TEXTO DE LECTURA —

=======

Para Mercedes Schmitt, kinesióloga de Clínica MEDS, sostiene que "en un grupo de personas de sexo, altura, composición corporal y edad distintos hay un sinnúmero de diferencias en los pies, lo que significa que el calzado es individual. El zapato tiene que ser cómodo y flexible, no debe generar roces o heridas y debe ser posible agregarle plantillas a medida".
Claves para elegir zapatillas
A la hora de conversar acerca de las variables que es necesario tomar en cuenta a la hora de elegir calzado deportivo, el doctor Julio Botello, traumatólogo y especialista en Medicina Deportiva de Clínica MEDS, afirma que "la zapatilla tiene que ser como un guante, que se debe adaptar a uno, y no al revés".
Tras recalcar que es falso que con el tiempo la zapatilla vaya a ceder, el especialista destaca que "al margen de la publicidad o si s bonita, debe ser cómoda y adaptarse bien al pie", e insiste en que para elegir una zapatilla es preciso darse un tiempo para probarla. "Hay que caminar, permanecer sentado, pararse, frenar bruscamente, trotar; tratar de reproducir los gestos o acciones que se hacen en el deporte que se vaya a practicar; eso también es clave", expresa el traumatólogo.

=======

TAREA A REALIZAR — Devuelve, sin cambio alguno, el fragmento del texto sobre el calzado deportivo que empieza con las palabras "Tras recalcar que" y termina con "expresa el traumatólogo.". Los registros son un material aparte, sin relación con el texto.

=======

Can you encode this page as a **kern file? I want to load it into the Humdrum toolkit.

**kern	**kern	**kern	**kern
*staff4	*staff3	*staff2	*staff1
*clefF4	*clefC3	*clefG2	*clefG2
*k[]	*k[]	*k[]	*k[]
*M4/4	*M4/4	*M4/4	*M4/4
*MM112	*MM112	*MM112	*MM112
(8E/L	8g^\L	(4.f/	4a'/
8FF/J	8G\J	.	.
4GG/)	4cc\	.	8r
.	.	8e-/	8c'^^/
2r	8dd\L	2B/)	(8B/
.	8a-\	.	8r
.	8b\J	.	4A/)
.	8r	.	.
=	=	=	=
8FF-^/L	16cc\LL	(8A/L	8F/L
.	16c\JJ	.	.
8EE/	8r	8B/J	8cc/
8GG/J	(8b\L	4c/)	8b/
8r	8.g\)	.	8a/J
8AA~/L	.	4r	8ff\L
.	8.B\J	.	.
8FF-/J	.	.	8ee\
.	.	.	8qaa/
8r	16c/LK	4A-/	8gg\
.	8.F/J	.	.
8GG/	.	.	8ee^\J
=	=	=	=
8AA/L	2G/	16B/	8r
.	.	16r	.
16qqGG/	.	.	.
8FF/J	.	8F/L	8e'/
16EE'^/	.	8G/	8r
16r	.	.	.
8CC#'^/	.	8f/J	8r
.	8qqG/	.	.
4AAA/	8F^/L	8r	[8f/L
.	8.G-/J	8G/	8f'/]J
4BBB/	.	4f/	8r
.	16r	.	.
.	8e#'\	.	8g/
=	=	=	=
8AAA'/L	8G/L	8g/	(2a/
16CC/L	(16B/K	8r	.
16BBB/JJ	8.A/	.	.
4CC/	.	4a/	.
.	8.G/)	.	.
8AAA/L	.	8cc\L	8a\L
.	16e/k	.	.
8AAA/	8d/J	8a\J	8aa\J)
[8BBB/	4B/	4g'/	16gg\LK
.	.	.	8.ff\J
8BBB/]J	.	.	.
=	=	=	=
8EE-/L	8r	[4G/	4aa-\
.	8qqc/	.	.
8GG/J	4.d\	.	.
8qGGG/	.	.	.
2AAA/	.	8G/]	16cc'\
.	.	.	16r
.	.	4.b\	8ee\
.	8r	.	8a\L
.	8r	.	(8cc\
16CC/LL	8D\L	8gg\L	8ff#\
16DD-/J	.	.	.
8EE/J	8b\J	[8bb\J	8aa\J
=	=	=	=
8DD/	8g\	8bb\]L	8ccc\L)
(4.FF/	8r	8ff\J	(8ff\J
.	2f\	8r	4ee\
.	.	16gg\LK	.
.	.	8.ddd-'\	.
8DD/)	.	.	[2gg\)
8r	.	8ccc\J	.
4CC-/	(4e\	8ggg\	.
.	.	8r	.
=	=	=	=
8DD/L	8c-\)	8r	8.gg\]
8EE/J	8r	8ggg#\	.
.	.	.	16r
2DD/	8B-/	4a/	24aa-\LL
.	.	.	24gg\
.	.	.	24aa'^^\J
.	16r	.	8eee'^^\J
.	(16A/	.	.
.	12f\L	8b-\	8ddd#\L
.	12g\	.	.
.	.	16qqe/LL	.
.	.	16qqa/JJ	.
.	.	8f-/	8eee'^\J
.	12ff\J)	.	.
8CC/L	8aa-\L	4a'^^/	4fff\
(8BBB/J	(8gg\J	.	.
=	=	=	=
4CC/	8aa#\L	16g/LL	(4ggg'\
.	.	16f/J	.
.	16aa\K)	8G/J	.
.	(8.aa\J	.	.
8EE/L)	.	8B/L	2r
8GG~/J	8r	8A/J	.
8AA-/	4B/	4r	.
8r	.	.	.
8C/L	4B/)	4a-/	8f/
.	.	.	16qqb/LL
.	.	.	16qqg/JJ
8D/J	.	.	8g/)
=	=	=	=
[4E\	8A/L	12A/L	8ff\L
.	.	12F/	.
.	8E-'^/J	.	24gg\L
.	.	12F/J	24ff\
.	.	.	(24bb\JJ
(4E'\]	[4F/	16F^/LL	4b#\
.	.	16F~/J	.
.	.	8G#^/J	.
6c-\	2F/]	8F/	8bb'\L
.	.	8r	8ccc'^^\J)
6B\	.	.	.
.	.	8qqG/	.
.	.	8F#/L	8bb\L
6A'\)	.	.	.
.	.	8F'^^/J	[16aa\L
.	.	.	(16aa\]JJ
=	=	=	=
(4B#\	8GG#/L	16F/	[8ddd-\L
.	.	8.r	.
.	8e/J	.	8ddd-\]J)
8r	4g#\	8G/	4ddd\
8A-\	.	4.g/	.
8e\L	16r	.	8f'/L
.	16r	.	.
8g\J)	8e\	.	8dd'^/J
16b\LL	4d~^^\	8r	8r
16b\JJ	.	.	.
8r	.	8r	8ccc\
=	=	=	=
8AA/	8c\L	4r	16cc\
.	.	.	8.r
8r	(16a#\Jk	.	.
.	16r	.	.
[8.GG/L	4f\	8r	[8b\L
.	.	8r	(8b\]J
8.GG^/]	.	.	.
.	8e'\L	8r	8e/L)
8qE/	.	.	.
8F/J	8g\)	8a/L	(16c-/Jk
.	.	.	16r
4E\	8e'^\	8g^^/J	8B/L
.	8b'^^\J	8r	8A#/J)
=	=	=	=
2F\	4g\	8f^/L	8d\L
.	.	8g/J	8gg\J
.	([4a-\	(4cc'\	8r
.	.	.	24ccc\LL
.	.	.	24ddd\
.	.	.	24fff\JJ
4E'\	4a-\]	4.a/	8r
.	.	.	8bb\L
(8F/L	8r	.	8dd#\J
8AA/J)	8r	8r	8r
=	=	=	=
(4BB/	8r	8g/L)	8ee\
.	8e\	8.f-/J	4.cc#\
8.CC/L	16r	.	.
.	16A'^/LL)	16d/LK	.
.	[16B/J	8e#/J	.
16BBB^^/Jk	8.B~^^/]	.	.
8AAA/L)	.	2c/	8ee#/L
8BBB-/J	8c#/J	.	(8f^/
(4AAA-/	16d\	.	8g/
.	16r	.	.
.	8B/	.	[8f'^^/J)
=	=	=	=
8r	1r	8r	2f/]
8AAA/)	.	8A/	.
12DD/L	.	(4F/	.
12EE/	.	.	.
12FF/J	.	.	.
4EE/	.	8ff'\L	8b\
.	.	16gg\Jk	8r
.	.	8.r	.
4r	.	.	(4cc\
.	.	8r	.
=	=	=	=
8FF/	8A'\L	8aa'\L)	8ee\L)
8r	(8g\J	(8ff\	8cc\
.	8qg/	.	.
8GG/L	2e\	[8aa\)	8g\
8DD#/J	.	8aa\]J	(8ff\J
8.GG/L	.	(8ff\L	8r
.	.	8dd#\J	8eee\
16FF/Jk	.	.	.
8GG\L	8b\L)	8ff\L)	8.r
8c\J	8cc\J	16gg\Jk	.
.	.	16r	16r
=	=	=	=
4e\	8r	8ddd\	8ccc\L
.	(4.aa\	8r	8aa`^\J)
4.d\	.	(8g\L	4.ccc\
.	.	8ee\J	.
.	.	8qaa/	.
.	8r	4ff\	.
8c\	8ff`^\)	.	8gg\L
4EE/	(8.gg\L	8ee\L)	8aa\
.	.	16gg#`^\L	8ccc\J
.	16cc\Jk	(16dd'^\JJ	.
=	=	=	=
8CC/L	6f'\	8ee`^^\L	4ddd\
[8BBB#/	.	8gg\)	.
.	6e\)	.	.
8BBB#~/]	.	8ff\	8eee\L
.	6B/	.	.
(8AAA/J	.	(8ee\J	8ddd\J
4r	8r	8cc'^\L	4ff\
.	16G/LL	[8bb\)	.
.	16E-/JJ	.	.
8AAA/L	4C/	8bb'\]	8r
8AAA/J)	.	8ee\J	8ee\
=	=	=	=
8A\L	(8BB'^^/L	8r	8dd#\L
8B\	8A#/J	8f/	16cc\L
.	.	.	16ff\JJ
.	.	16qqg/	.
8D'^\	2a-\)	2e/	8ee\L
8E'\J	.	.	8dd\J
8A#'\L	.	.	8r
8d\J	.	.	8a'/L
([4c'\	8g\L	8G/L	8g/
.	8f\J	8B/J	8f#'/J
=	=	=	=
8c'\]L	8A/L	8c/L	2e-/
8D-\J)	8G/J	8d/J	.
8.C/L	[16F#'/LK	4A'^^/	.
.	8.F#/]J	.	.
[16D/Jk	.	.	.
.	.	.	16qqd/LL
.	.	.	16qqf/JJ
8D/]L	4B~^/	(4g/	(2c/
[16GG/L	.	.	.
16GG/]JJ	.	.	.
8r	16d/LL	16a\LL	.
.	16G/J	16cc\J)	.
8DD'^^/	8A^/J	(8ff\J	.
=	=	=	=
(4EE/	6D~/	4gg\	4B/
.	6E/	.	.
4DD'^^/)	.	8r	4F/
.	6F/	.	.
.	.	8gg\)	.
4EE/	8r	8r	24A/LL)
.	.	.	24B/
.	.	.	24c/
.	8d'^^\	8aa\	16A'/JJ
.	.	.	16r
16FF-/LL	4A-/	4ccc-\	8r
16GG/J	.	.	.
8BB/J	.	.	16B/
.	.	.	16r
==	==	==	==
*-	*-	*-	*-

=======

RESULTADO —
Tras recalcar que es falso que con el tiempo la zapatilla vaya a ceder, el especialista destaca que "al margen de la publicidad o si s bonita, debe ser cómoda y adaptarse bien al pie", e insiste en que para elegir una zapatilla es preciso darse un tiempo para probarla. "Hay que caminar, permanecer sentado, pararse, frenar bruscamente, trotar; tratar de reproducir los gestos o acciones que se hacen en el deporte que se vaya a practicar; eso también es clave", expresa el traumatólogo.